Thursday, August 4, 2011

4,5, 4.2, 4.5, 3.7, ...

We're in  the middle of a windy week here in Maui. It did not start out this way - on Sunday, I was on my "big" 5.3 m sail / 93 l board combo, and had to work to get planing. Monday was supposed to be even worse, so we took the day off - with no regrets when the wind picked up after 5 pm, since the forecast for the rest of the week looked great.

Indeed, the summer wind machine was turned on yesterday. Wind meter readings were in the upper 20s most of the afternoon, with gusts in the low 30s. I sailed my much-loved 4.5/77 l combo, Nina used a 4.2 and her custom Angulo board. I was fully powered, but very comfortable - amazing how 4 weeks practice here will get you used to chop and high winds.

Today, there were a lot more white caps than yesterday, but the meter readings were only a couple of miles stronger. I stayed with the 4.5, downhauling it a bit more and moving the boom down a bit for control; Nina switched to the 3.7. Wind meter averages during the time we were sailing were steady at 29, with gusts to 34; actual wind on the water was probably a bit higher, especially on the outside. I probably would have been powered on a 4.0, but the Manics are really nice, light, top-end oriented wave sails. I have the feeling I can sail them at any point between 0 and 100% power, and I definitely was sailing half-open a few times today in the gusts. Had a perfect blast, though - playing with swell and waves, practicing jumps, and going downwind on the inside for speed runs. I had my first planing inside jibe on the 77 l board today, which felt great, and set a new personal top speed for Maui (30.7 mph, just below 50 kmh). Yes, I have definitely gotten used to the chop and high winds here.

Nina had a bit of a hard time, though. It seems every time she takes out the 3.7, she's not having much fun - somewhat of a surprise since the 4.2 (same kind, same year) works well for her. Today, she hard a hard time going upwind, until she finally moved the harness lines back an inch. That worked, somewhat to her surprise - she had expected some back hand pressure with the harness lines to far to the front, but did not notice anything. Why? I think it's a combination of several things:

  1. The Manics are really light-feeling sails, which don't deliver a lot of "grunt" - so whatever extra pressure might be on the backhand would be small. 
  2. Going from the 4.2 to the 3.7 makes it even easier to have the sail at the wrong angle - either not fully closed, or oversheeted and partially stalled. Since the sail is specifically designed to make killing power in it very easy, it still behaves very well at "wrong" angles, giving little indication that something is wrong. 
The Manics are also top-end oriented, and very easy to control when overpowered - to the point where I sometimes don't even think I'm overpowered, even though I'm on 5.0 when everyone else is on 4.2 (and smaller boards). This made it easy for Nina to hold on to larger sails than necessary here. She was often on 4.2 when I was on 4.5, while at home, I'd typically use a 5.5 when she is on 4.2. On the lighter days here, I'd have to concentrate fully on efficiency to get planing on a 5.3 or 5.7 sail, while she was still powered on a 4.5 or 5.0 (I weigh about 1.5 x as much as she does, so in first approximation, my sails should be 50% bigger). So she missed out on opportunities to learn how to finesse the sail... Anyway, I found it very interesting to learn that her problems could be solved by moving the harness lines a bit.

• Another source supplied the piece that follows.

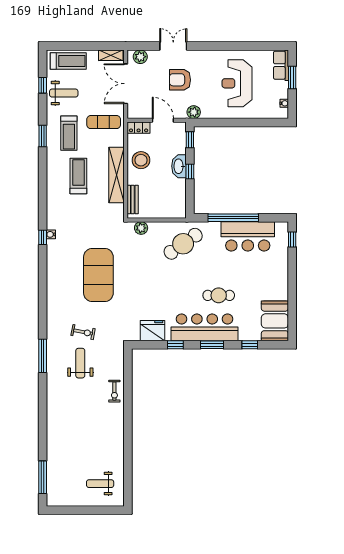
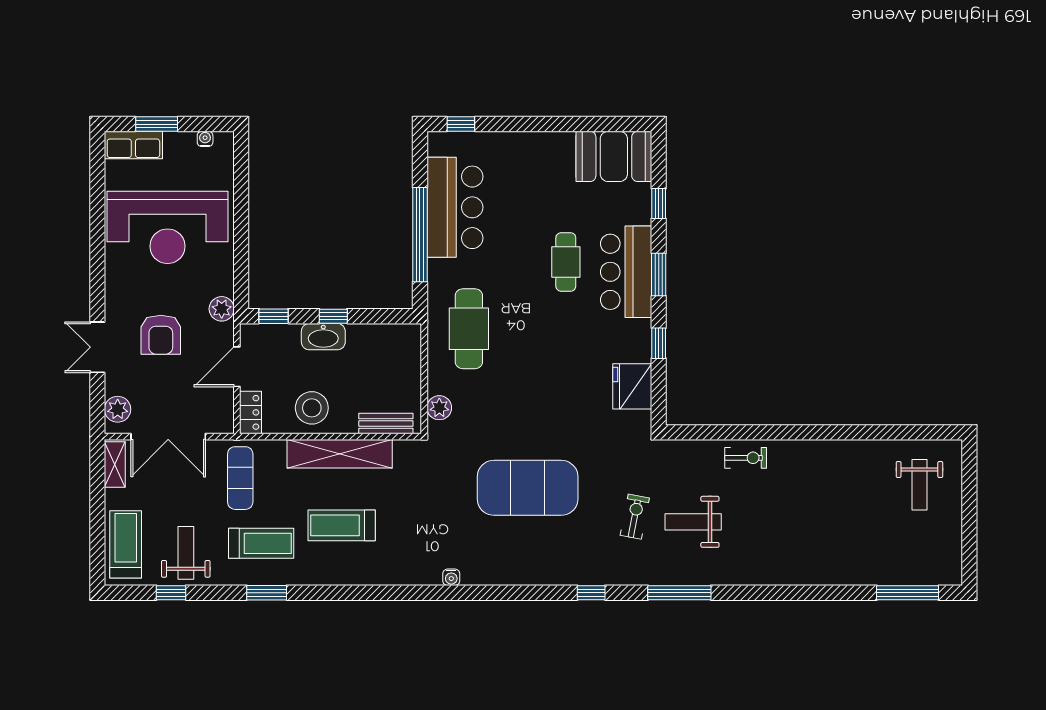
reception desk: (237, 83) -> (167, 227), width x1.36, depth x1.30
window: (43, 237) -> (591, 593), moved
cafe table: (183, 244) -> (469, 329), turned 35
bar counter: (205, 327) -> (626, 272), width x0.73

After finally fixing the "power problem" (and successfully avoiding all turtles for the day), Nina discovered a new thing that can go wrong in Maui: timing when to breathe. Now, this may sound like a trivial issue, but when falling during jibes on the outside, some stupid big wave may just decide to break right where you are, and fall onto your head. Well, if you did not see this coming and happen to be breathing in at the same moment, you'll be breathing water - which, as Nina discovered, is a very unpleasant experience. But on the bright side, it gave her an opportunity to sail one-handed after starting again - she needed the other hand to wipe the tears and water out of her face. By the time she reached the shore, she was fine again, albeit still somewhat upset about the stupid wave.

We windsurfers are rather stubborn people, willing to take many days of learning and many bad days for a few great days of windsurfing. In the past 4 weeks here in Maui, it seems that on most days, one of us had a great time, while the other had a day of the "I'd rather forget about it" kind. In the last few days, I was mostly the lucky one, but overall, it's been a pretty even mix. I just hope that, after several great days in a row, it's not my turn again for a bad day! We should be even more wind for the next two days, so we'll just have to see.
This note is for Monika: Nina is perfectly fine, and has promised to not try any water breathing again while we're on Maui, so you need not worry.